According to authorities, a former California police officer who turned serial killer and was sentenced to death for killing six people in the 1980s has passed away naturally.
According to the California Department of Corrections and Rehabilitation, Anthony Sully, 79, passed away on Friday at a hospital outside of the San Quentin Rehabilitation Center, where he had spent decades being confined.
Sully’s formal cause of death will be determined by the Marin County Coroner’s Office, the department announced in a news release on Monday.
In June 1986, Sully received a death sentence for the murders of Phyllis Melendez, 20, Kathryn Barrett, 24, Barbara Searcy, 22, Gloria Jean Fravel, 24, Brendan Oakden, 19, and Michael Thomas.

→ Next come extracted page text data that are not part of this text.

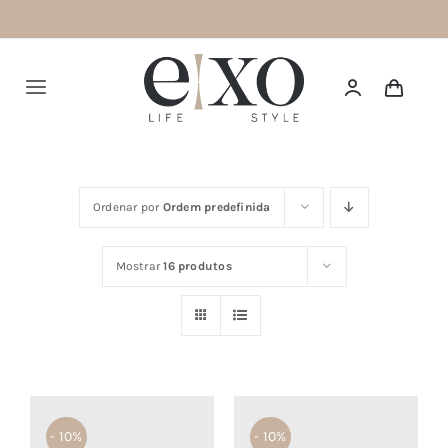
Saltar
para
o
Alternar
conteúdo
navegação
Português
Ordenar por
Ordem predefinida
HOME
Mostrar
16 produtos
SUMMER 26
NEW IN
TOPS
BOTTOMS
- 10%
- 10%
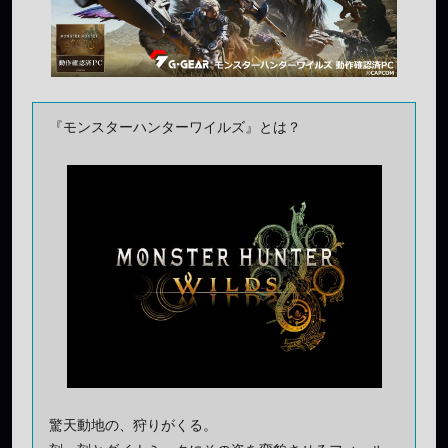
『モンスターハンターワイルズ』とは？
驚天動地の、狩りがくる。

In a San Francisco Bay Area electrical supply warehouse in 1983, the victims were beaten, stabbed, and shot. According to the San Jose Mercury News, three of the remains were discovered crammed into barrels that had been dumped near San Francisco’s Golden Gate Park. His prints were discovered by the detectives on a few of the deceased.
From 1966 to 1974, Sully worked as a Bay Area police officer.
He argued that he was not given a fair trial at his sentence, telling the judge, “I am not a monster, not a maniac, not subhuman,” the Mercury News said, citing news reports from the time.
Ronald L. Sanders, 71, a different death row prisoner, passed away on Tuesday at the California Medical Facility in Vacaville from natural causes, according to prison officials. In March 1982, Sanders received a death sentence for the murder of 29-year-old Janice Dishroon Allen.